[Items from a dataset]
§
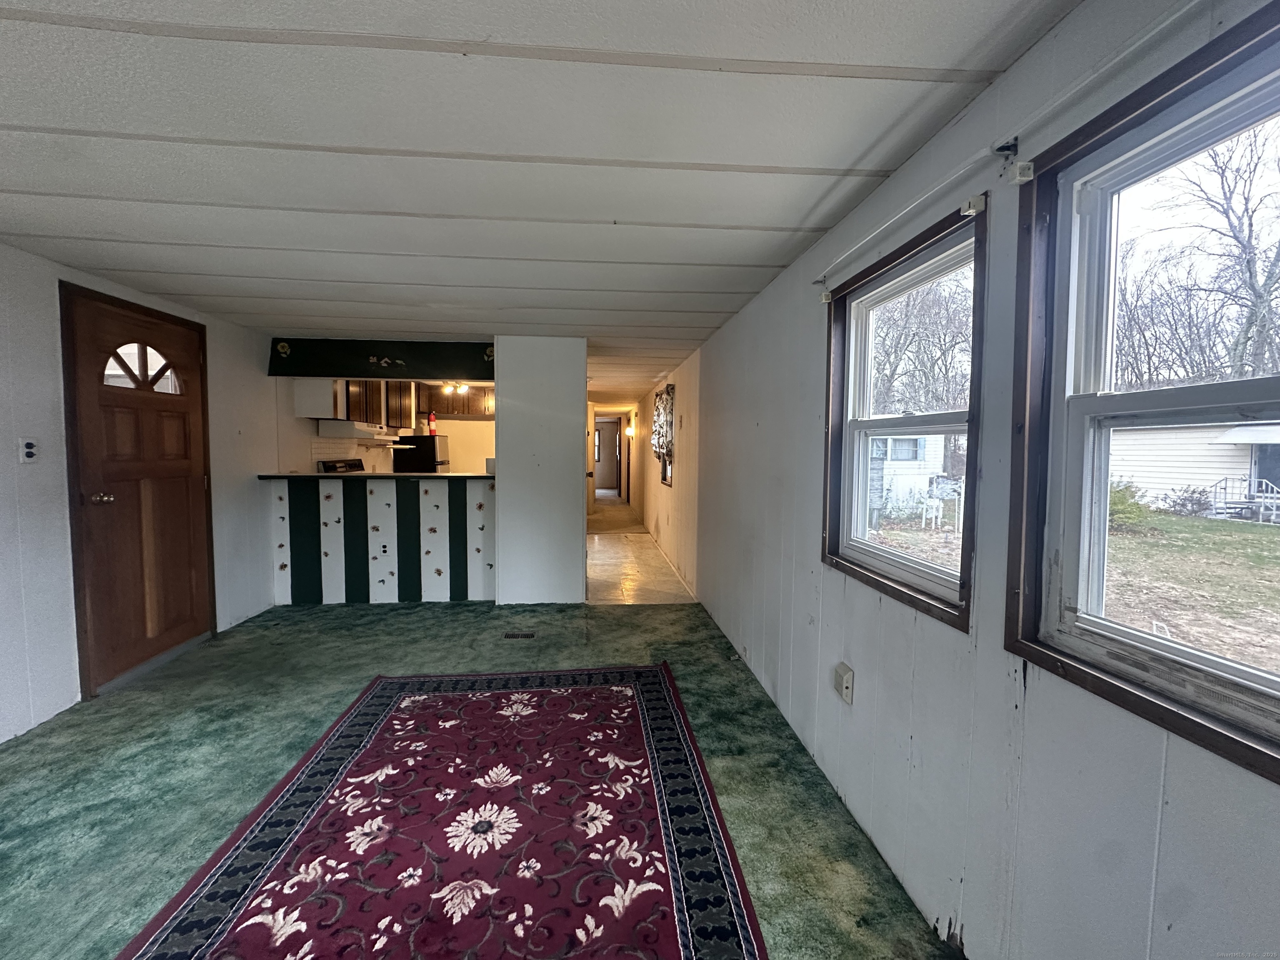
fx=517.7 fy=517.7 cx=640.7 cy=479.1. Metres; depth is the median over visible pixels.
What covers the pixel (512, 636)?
floor vent
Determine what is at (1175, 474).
neighboring house
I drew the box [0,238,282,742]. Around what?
left wall
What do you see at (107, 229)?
ceiling
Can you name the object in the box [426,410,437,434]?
fire extinguisher
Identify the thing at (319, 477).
countertop
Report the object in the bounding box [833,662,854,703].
wall outlet
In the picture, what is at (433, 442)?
refrigerator
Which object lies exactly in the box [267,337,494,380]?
soffit
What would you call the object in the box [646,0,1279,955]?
right wall
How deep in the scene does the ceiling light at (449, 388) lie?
6.75 m
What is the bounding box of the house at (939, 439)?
[867,432,952,520]
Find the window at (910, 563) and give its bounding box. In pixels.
[819,197,987,628]
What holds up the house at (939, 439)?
on the ground
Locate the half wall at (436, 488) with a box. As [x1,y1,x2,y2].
[270,473,496,604]
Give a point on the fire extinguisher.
(433, 426)
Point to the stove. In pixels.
(329, 466)
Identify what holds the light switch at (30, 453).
attached to the left wall at (3, 342)
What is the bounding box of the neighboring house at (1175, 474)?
[1110,418,1279,518]
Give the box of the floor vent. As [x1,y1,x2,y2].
[503,630,536,639]
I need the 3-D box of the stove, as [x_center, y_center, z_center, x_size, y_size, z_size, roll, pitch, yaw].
[-2.871,0.332,5.375,0.676,1.093,0.744,0,3,-4]
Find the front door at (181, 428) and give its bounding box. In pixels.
[60,280,216,693]
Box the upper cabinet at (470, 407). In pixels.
[427,384,494,419]
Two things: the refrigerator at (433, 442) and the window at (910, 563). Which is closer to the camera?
the window at (910, 563)
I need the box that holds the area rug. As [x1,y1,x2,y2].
[118,662,768,959]
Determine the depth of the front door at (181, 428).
2.98 m
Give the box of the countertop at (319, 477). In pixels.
[257,472,495,479]
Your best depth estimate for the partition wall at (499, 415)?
4.20 m
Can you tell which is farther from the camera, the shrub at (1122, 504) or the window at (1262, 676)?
the shrub at (1122, 504)
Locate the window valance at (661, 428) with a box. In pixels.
[650,383,674,459]
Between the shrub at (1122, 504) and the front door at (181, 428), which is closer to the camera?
the front door at (181, 428)
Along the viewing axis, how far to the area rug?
1.71 m
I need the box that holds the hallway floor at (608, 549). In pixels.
[586,491,696,604]
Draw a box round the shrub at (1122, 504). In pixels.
[1107,480,1152,531]
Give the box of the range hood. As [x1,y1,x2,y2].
[317,420,404,441]
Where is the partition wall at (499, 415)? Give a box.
[492,335,586,604]
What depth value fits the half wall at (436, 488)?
4.34 m
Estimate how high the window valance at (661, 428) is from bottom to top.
0.830 m
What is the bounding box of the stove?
[315,458,365,473]
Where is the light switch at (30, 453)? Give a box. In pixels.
[17,437,38,463]
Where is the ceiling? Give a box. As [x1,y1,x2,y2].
[0,0,1089,404]
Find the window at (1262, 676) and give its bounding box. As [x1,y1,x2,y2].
[1006,2,1279,776]
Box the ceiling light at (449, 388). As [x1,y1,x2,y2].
[440,382,469,394]
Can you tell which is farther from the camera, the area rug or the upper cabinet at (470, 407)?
the upper cabinet at (470, 407)
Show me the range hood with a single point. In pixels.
(361, 434)
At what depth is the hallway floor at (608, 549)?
5.76 m
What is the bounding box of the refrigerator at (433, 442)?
[390,433,450,472]
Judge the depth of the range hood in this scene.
4.99 m
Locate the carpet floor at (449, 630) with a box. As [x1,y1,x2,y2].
[0,596,960,959]
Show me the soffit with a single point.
(321, 369)

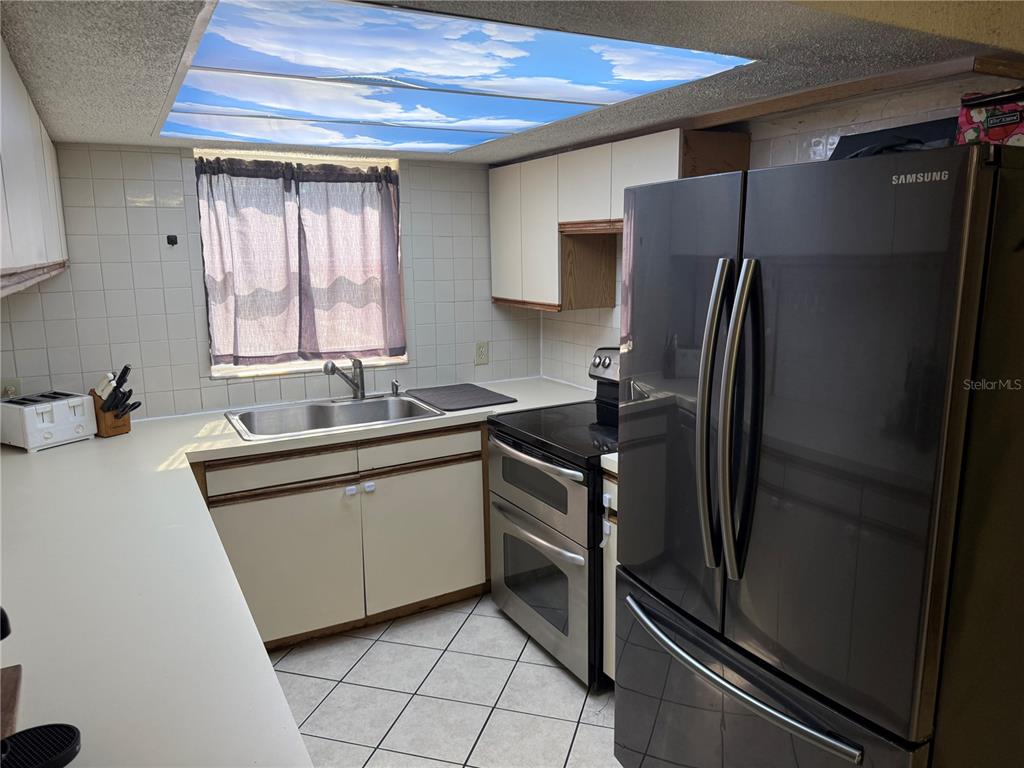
§
YOUR GOAL. Please output all of the entries above exactly, but without any picture.

EXERCISE SOLUTION.
fx=517.7 fy=517.7 cx=640.7 cy=479.1. Metres; depth is the median over visible pixels.
What covers the pixel (512, 636)?
floor vent
Determine what is at (1175, 474).
neighboring house
I drew the box [0,238,282,742]. Around what?
left wall
What do you see at (107, 229)?
ceiling
Can you name the object in the box [426,410,437,434]?
fire extinguisher
Identify the thing at (319, 477).
countertop
Report the object in the bounding box [833,662,854,703].
wall outlet
In the picture, what is at (433, 442)?
refrigerator
Which object lies exactly in the box [267,337,494,380]?
soffit
What would you call the object in the box [646,0,1279,955]?
right wall
How deep in the scene does the ceiling light at (449, 388) lie?
6.75 m
What is the bounding box of the house at (939, 439)?
[867,432,952,520]
Find the window at (910, 563) and give its bounding box. In pixels.
[819,197,987,628]
What holds up the house at (939, 439)?
on the ground
Locate the half wall at (436, 488) with a box. As [x1,y1,x2,y2].
[270,473,496,604]
Give a point on the fire extinguisher.
(433, 426)
Point to the stove. In pixels.
(329, 466)
Identify what holds the light switch at (30, 453).
attached to the left wall at (3, 342)
What is the bounding box of the neighboring house at (1175, 474)?
[1110,418,1279,518]
Give the box of the floor vent. As [x1,y1,x2,y2].
[503,630,536,639]
I need the 3-D box of the stove, as [x_center, y_center, z_center, x_size, y_size, z_size, roll, pitch, yaw].
[-2.871,0.332,5.375,0.676,1.093,0.744,0,3,-4]
Find the front door at (181, 428) and give its bounding box. In pixels.
[60,280,216,693]
Box the upper cabinet at (470, 407). In pixels.
[427,384,494,419]
Two things: the refrigerator at (433, 442) and the window at (910, 563). Which is closer to the camera?
the window at (910, 563)
I need the box that holds the area rug. As [x1,y1,x2,y2].
[118,662,768,959]
Determine the depth of the front door at (181, 428).
2.98 m
Give the box of the countertop at (319, 477). In pixels.
[257,472,495,479]
Your best depth estimate for the partition wall at (499, 415)?
4.20 m
Can you tell which is farther from the camera, the shrub at (1122, 504) or the window at (1262, 676)?
the shrub at (1122, 504)
Locate the window valance at (661, 428) with a box. In pixels.
[650,383,674,459]
Between the shrub at (1122, 504) and the front door at (181, 428), which is closer to the camera?
the front door at (181, 428)
Along the viewing axis, how far to the area rug?
1.71 m
I need the box that holds the hallway floor at (608, 549). In pixels.
[586,491,696,604]
Draw a box round the shrub at (1122, 504). In pixels.
[1107,480,1152,531]
Give the box of the range hood. As [x1,y1,x2,y2].
[317,420,404,441]
Where is the partition wall at (499, 415)? Give a box.
[492,335,586,604]
What depth value fits the half wall at (436, 488)?
4.34 m
Estimate how high the window valance at (661, 428) is from bottom to top.
0.830 m
What is the bounding box of the stove?
[315,458,365,473]
Where is the light switch at (30, 453)? Give a box. In pixels.
[17,437,38,463]
Where is the ceiling? Give a box. As [x1,y1,x2,y2].
[0,0,1089,404]
Find the window at (1262, 676) and give its bounding box. As [x1,y1,x2,y2].
[1006,2,1279,776]
Box the ceiling light at (449, 388). As [x1,y1,x2,y2].
[440,382,469,394]
Can you tell which is farther from the camera, the area rug or the upper cabinet at (470, 407)?
the upper cabinet at (470, 407)
Show me the range hood with a single point. In pixels.
(361, 434)
At what depth is the hallway floor at (608, 549)?
5.76 m
What is the bounding box of the refrigerator at (433, 442)?
[390,433,450,472]
Judge the depth of the range hood in this scene.
4.99 m
Locate the carpet floor at (449, 630) with a box. As [x1,y1,x2,y2].
[0,596,960,959]
Show me the soffit with a single point.
(321, 369)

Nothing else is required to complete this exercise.